Web Exclusive | March 2016 | By Bruce Horovitz

Big Appetite for Small

Big chains look to small fast-casual concepts for growth and pizazz.
California fast casual pizza chain accepts investment from major QSR Asian brand.
Fast-casual pizza chain Pieology, founded by Carl Chang, welcomed Panda Express's parent company as a minority stakeholder. image used with permission.

When big restaurant chains get hungry for growth, the answer isn’t always unit expansion.

For some, the answer is to bring smaller restaurant companies into the fold through acquisition or investment. Popular at the beginning of the Millennium, this strategy has once again become attractive to large chains in a post-recession world in which the restaurant industry is growing.

In January, Panda Restaurant Group, operator of the 1,900-unit Panda Express quick-service Asian chain, purchased a minority interest in Pieology, the fast-growing, fast-casual pizza chain. Then, in February, Panda also bought an undisclosed interest in Just Salad, a fast-casual salad chain.

If this sort of thing has a familiar ring, it should. Over the past few years, Buffalo Wild Wings has also strategically invested in innovative fast-casual chains, in its case PizzaRev and R Taco.

Around the turn of the Millennium, McDonald’s bought then-tiny Chipotle and regional pizza chain Donatos with an eye on divesting interests beyond the burger. Ultimately, top executives felt, the outside ownership was forcing McDonald’s to take its eye off its iconic burger business, and the company unloaded both of them.

Similarly, Wendy’s bought the Mexican chain Baja Fresh back in 2002, then sold it at a huge loss less than five years later when the chain couldn’t quite figure out how to compete with Chipotle.

Experts say the key to making these kinds of investments worthwhile is thinking them through before the purchase—then being flexible enough to learn and adapt after.

“They’re simply trying to grow their business, but learn from ours as they go through a brand evolution. It’s very forward-thinking on their part.”

“A large restaurant company needs to understand that their reputation is on the line with consumers and investors,” says Howard Gordon, an industry consultant and former Cheesecake Factory marketing chief. “There are cases that McDonald’s, Yum, and others have ventured into concepts that are not strategically correct for their brand.”

The word symmetry may be the single most overused word in the world of restaurant investing. But when a big chain purchases a small chain, that’s key. Just ask Carl Chang, founder of Pieology, whose 87-unit, customizable pizza chain recently attracted the interest of Panda, which is now a minority owner.

“Food has always played an important role in my family’s life,” says Chang, who has a long-time friendship with Andrew and Peggy Cherng, cofounders of Panda Express. “They’re simply trying to grow their business, but learn from ours as they go through a brand evolution. It’s very forward-thinking on their part.”

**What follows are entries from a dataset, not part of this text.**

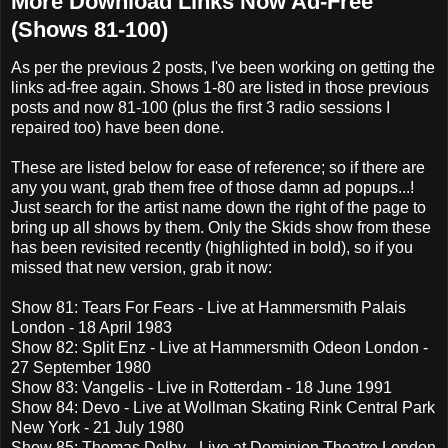
More Download Links Now Ad-Free
(Shows 81-100)
As per the previous 2 posts, I've been working on getting the
links ad-free again. Shows 1-80 are listed in those previous
posts and now 81-100 (plus the first 3 radio sessions I
repaired too) have been done.
These are listed below for ease of reference; so if there are
any you want, grab them free of those damn ad popups...!
Just search for the artist name down the right of the page to
bring up all shows by them. Only the Skids show from these
has been revisited recently (highlighted in bold), so if you
missed that new version, grab it now:
Show 81: Tears For Fears - Live at Hammersmith Palais
London - 18 April 1983
Show 82: Split Enz - Live at Hammersmith Odeon London -
27 September 1980
Show 83: Vangelis - Live in Rotterdam - 18 June 1991
Show 84: Devo - Live at Wollman Skating Rink Central Park
New York - 21 July 1980
Show 85: Thomas Dolby - Live at Dominion Theatre London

Well-thought-out investments between bigger restaurants and smaller chains that share similar goals can be successful for owners, investors, and consumers, Gordon says. Critical to the partnership, he adds, is that the larger restaurant company “needs to make sure it is almost flawless in the operations of its concept before engaging in outside investments.”

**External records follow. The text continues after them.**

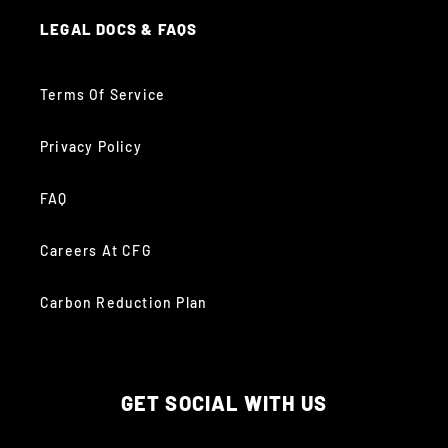
LEGAL DOCS & FAQS
Terms Of Service
Privacy Policy
FAQ
Careers At CFG
Carbon Reduction Plan
GET SOCIAL WITH US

Just look at Buffalo Wild Wings. Even as it continues to grow and post impressive sales results, the high-octane sports bar and casual-dining chain has reached out over the past few years to expand through investments into several fast-casual concepts, with potentially more on tap. As it grows, its newest culinary offshoots are growing, too.

Its minority interest in PizzaRev, the fast-casual pizza chain, seems to be paying off; there are plans to nearly double the number of PizzaRev locations to about 55 by the end of 2016, says Kathy Benning, executive vice president and chief strategy officer for brand and business development at Buffalo Wild Wings.

Likewise, the company’s majority interest in Mexican fast-casual chain R Taco will help that brand nearly double in size by the end of the year to about 20 locations, Benning says.

“Not a day goes by that we’re not engaging in conversations with both chains,” she says.

Buffalo Wild Wings might not be done investing in smaller chains. Its stated plans are to partner with three to five emerging concepts. But the company intends to keep plowing ahead with its own growth, too, adding up to 100 new locations to its current 1,170 over the next year, she says.

There are benefits to investing in smaller chains beyond financial returns, Benning says. For example, there are cost efficiencies in all three chains working with the same vendors.

But she adds that Buffalo Wild Wings isn’t just investing in any old brand; there is a pretty high bar for consideration. “We look for brands that have a founder who is passionate about the brand, and who is interested in translating that passion across the country,” Benning says.

Being food-centric, alone, won’t cut it. “The chain also has to be experiential and fun and connect with people,” she says.